By Haveacow (registered) | Posted March 02, 2016 at 12:56:13

Well its quite clear that the city of Hamilton and CHH is caught in the same trap that most municipalities are. Their insight and operational rules are designed have view what the value of assets, in this case land and or housing units is currently, not what it could be after improvements like LRT and new GO Stations are built. Rules for these types of operations for municipal organizations are specific and clear they can't speculate on what will be. Therefore they often undervalue their assets, they are just not allowed to say were going to value it higher because these improvements and changes in building styles mean this is now more valuable, they legally have to provide evidence of this. This type of evidence is quite difficult and time consuming to bring forward and prove. Individuals and developers for that matter, don't have this limitation on them when they sell assets like homes and land. The whole private system of land development is based on the fact that asset value is tied to what will or could be, not necessarily what it is right now. Municipalities and their organizations like HCC, will always have one hand tied behind their back in this fight because they are legally required to look in the present only, not necessarily what will happen to the value of something in the future.

Hamilton also has a few other issues hampering it. The lack of development has produced a wide gap in the absolute value of land here compared to even other municipalities geographically close by. My sister's house in Whitby can be sold for just its tax value and she could probably easily buy 2, maybe even 3 homes in Hamilton's North End. This by its very nature creates a vacuum sucking prices upward, as long as improvements occur. On top of that, the basic dynamic that has existed in North America regarding how and what is value in developed land is fundamentally changing. The suburbs were the preferred place to live compared to neighborhoods in the core of the city, for too many reasons to get into here. However, that is now changing and in most cases turning right over on its head. Inner city neighborhoods are now the desired place in many cities causing quite a headache, especially in the housing development industry. Hamilton is just relatively late in experiencing this phenomena.

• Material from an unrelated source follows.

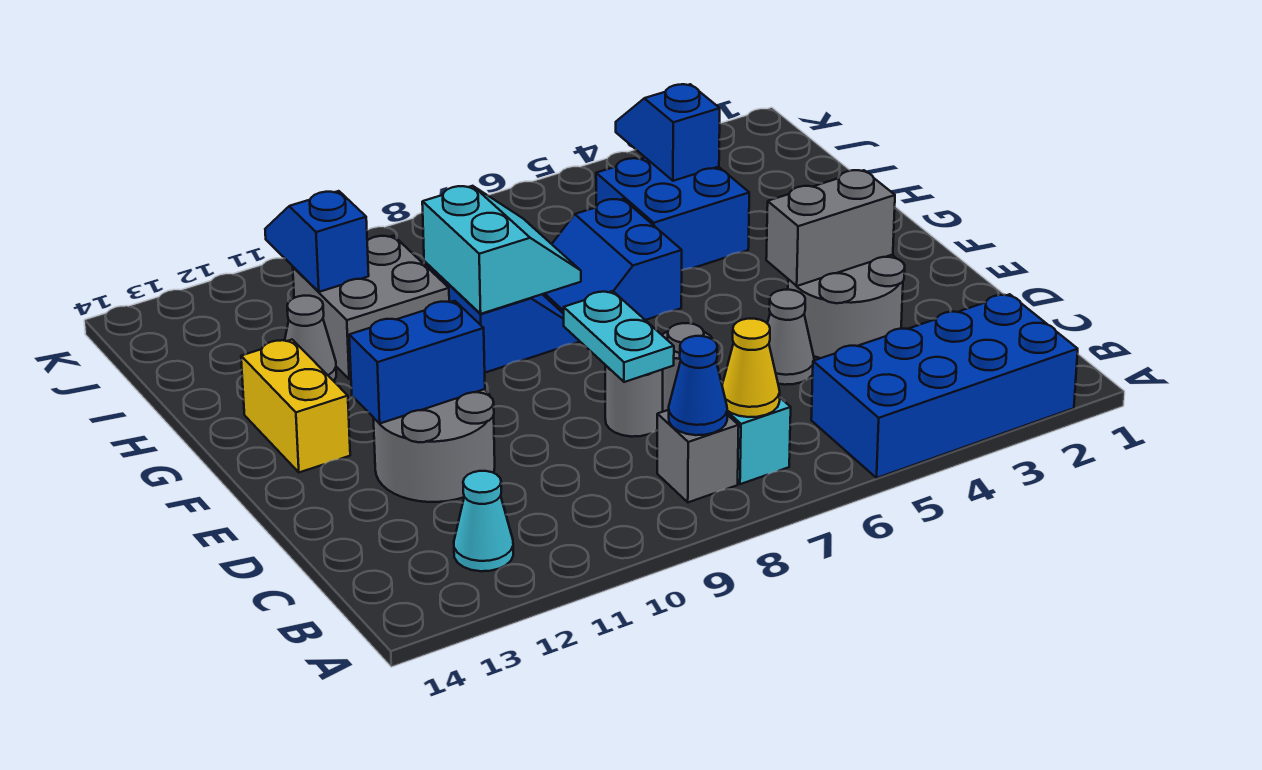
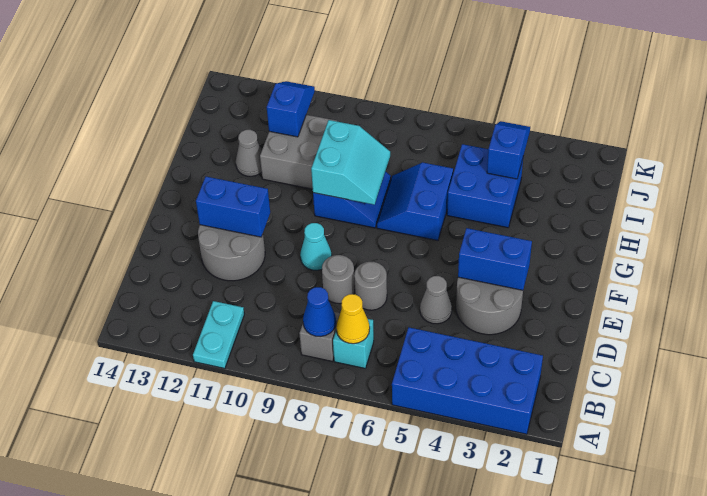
cyan cone B12 level 1 -> cyan cone E9 level 1
cyan plate D8:E8 level 2 -> cyan plate A11:B11 level 1
grey brick E3:E4 level 2 -> blue brick E3:E4 level 2
yellow brick F13:G13 level 1 -> none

The lack of belief that this is actually occurring, a kind of inner core urban value denial movement, has taken hold in many suburban dwellers and their politicians because it runs absolutely counter intuitively to the perceived value of the dominance of the traditional suburb, (like a form of climate change denier). This change or in some cities, an outright reversal in the value of city core land in comparison to the suburb as well as the associated change in lifestyle values connected with it, will force a big change in how certain places, like how your harbor lands are developed. That change forces a need to severely modify our approach to developing so called, "affordable housing".

For example, section 37 money that municipalities use to get stuff from developers so they can build beyond what the limiting zoning rules permit, helps equalize or help nullify the advantage a private developers have over the municipality due to the operational limits forced on them by their enabling legislation and how they must view relative land and asset value. Unfortunately, it is now becoming the rule not the exception it was originally intended to be. That being said, municipalities have had varying degrees of success when applying these rules and it does help somewhat, equal out the advantage, the private market has over municipal governments. Cities like Hamilton, are still playing "catch up" when dealing with the wants and desires of new and existing core urban dwellers vs. the process on how they value and develop new or reused land parcels in the core areas of the city.

There is a sense of frustration for everyone involved because of the multiple differences regarding how the various players in Hamilton view how this core area land should be developed. For example, certain suburban players deny this property has actual value as housing and view it purely as a simple transaction or purchase from one owner to a buyer, just like the suburbs. Certain long time residents of the core see this as selling out the population who already lives their and to somewhat fight the force of change these new properties will bring. Still others see it as a possible improvement to a undervalued place as long as, the important local common social beliefs and benefits around what is good development, are maintained. Still an other group, sees it as way to make a lot of money, pure and simple, so everyone else, get out of the bloody way and don't whine to me about community values, this is commerce! The city of Hamilton has to now suddenly be the arbiter in a dance of values & beliefs on what does or does not make a good place. I hope the City of Hamilton's actual government and staff have the appreciation and sophistication to handle this new reality in the core of the city.